## WORK ORDER 1
Name every withdrawal symptom listed in the final paragraph of the account of coming off Effexor, the paragraph starting "I am now making my third attempt."
## WORK ORDER 2
In the account of Effexor withdrawal, when the writer's parents could not get the writer out of bed, why did they check the weekly pill box?
## WORK ORDER 3
Carry on the account of coming off Effexor, starting right after its last sentence.

>
> When I started Effexor I had no idea about the withdrawl. A few months after I first started I missed a dose and since I felt sick, I refused to swallow those foul little pills. I went for three days before my mom insisted I take them. Neither of us knew why I was sick, we figured it was a stomach virus. I missed three days of school, I thought I was dying. Of course, almost immediately after I took the pills I felt better. We didn't find out it was withdrawl until going to the psychiatrist the following week.
>
> There were many mornings when my parents would not be able to get me out of bed, and they learned that in that case, it was time to check my weekly pill box. It was always because I had forgotten my dose the night before. I would cry if someone pulled my covers off. I would wake up unable to open my eyes, my skin stuck to my clothes and the blankets, hot and tingling. If I rushed off to school without taking my pills I would always realize it after a couple of hours because when I blinked I would feel like my brain was spinning inside my head. I would have to call home and one of my parents would bring me the pills, because I wouldn't be able to make it through the day.
>
> After five years I realized I wanted to get off the drug that does such horrible things to me when I don't take it. I don't even know what it feels like not to be on it. I have been numb for my entire adult life. I became sexually promiscuous out of frustration; if I tried to masturbate I always fell asleep before getting anywhere near an orgasm. I actually went from man to man at one point, looking for the one who could please me. For a long time nothing was funny or in the least interesting. I haven't cried in years. I turned to illegal drugs to balance myself out and cure the numbness.
>
> I am now making my third attempt to get off Effexor. The other two times I tried to cut off cold turkey. This is my description of what the withdrawl feels like: when I close my eyes, it feels like everything inside my head is spinning, even my eyeballs. In the beginning I get a slight stomach ache along with some nausea, as if I haven't eaten all day. I used to force myself to eat something before I learned to feel the difference between withdrawl and hunger. The nausea and stomach pain get worse and worse with time. At the beginning of the second week is when I always give into the pain and take my pills. It becomes very hard to do anything but lie in bed. My whole body tingles, and if I try to hold my head up, it aches.

Data items:
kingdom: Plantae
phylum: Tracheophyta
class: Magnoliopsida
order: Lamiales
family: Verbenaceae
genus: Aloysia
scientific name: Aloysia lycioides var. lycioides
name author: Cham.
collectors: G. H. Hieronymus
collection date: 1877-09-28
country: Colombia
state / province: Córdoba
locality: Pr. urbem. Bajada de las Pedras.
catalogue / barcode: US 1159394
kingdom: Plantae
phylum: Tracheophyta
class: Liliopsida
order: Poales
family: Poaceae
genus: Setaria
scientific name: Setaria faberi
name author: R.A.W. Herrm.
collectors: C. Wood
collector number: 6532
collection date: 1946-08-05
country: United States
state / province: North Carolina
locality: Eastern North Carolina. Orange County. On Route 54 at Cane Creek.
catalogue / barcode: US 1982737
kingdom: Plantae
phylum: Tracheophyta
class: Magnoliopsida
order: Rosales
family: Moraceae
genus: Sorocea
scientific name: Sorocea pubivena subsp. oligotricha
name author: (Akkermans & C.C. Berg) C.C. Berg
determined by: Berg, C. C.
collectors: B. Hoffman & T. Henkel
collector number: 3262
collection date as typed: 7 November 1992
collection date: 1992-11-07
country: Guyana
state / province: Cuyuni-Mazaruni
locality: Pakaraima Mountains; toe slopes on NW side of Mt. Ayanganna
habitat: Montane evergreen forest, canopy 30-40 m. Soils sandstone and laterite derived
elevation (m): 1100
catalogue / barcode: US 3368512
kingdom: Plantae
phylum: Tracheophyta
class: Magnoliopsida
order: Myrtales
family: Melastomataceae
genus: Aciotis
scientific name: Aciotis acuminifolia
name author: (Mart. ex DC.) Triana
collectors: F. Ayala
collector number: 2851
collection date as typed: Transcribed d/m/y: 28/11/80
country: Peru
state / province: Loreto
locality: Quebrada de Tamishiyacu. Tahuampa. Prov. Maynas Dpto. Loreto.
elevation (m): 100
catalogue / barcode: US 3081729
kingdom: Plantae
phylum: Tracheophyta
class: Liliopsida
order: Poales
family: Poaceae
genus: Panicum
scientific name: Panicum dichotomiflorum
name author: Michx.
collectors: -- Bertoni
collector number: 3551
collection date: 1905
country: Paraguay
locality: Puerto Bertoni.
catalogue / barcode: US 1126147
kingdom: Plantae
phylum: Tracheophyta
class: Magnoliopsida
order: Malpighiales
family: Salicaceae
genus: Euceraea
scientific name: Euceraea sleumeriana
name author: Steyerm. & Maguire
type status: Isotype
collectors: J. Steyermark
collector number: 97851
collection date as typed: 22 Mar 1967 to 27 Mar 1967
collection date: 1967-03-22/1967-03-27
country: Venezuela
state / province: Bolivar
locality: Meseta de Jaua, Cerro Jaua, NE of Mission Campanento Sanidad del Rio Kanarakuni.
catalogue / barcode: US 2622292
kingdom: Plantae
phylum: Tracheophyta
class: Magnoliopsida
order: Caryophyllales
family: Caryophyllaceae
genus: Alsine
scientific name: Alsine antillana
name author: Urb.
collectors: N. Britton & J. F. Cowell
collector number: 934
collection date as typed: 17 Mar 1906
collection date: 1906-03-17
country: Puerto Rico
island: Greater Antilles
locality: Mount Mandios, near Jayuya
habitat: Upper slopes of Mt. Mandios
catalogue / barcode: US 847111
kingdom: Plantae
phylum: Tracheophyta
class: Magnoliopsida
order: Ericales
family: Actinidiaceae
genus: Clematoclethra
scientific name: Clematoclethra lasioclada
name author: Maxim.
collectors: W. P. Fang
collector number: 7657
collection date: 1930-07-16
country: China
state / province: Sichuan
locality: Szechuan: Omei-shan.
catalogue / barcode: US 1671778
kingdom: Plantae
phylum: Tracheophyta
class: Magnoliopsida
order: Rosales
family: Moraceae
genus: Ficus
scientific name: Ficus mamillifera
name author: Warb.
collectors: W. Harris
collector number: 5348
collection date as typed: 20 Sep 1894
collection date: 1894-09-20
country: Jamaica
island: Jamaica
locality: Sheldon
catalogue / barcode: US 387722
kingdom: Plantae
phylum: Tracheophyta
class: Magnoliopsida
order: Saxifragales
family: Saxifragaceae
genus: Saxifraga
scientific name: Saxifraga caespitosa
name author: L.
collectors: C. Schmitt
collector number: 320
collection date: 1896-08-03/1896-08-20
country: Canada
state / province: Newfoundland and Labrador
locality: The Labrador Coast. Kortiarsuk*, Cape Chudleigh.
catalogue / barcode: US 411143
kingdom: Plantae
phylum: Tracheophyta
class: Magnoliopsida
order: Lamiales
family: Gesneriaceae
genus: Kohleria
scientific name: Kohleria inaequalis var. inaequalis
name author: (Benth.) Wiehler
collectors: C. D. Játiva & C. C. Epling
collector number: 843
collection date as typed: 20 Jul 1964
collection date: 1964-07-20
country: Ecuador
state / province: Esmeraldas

## WRITTEN REPLY 1
- A feeling that everything inside the head is spinning, even the eyeballs, when the eyes are closed
- A slight stomach ache
- Nausea
- Great difficulty doing anything but lying in bed
- Tingling over the whole body
- An aching head when trying to hold it up

## WRITTEN REPLY 2
They had learned that the writer's trouble getting up was always caused by a forgotten dose the night before. The pill box showed whether that dose had been missed.

## WRITTEN REPLY 3
>
> This time, I am weening myself off, but not very slowly. One week ago I cut my dosage in half. Since I was sleeping until the afternoon I figured I could just take one dose when I woke up. It was going alright until my mom suggested I take one pill in the morning and one at night, like I had been doing before. Well, I tried that this morning. I had an appointment in the afternoon 30 minutes away, and when I was driving to it I started feeling very, very sick. I was trembling about 3/4 of the way there, so I turned around. The drive back was a nightmare. In addition to all of the usual symptoms, it is hot and humid and the air was nauseating to breathe, so I kept the AC on full blast. My body was sweating, but my arms and legs felt frozen. Then I got pins and needles all through my arms and legs, so bad that I had to keep shaking them. Every time I had to stop moving in the traffic I had to lean my head on the window or the wheel from the neasea. It was such a relief to get home! I took my other pill, passed out for two hours, and woke up feeling much better.
>
> That brings me to the present moment. When I stop feeling any withdrawl I will cut one of my two 75mg pills in half. Then I will go down to just one 75mg pill. Then that one will be halved, then nothing. I hope the worst is over. By the way, I have had no emotional problems since I cut down the Effexor. No anger or sadness, which makes me think I am ready to be off antidepressants for good.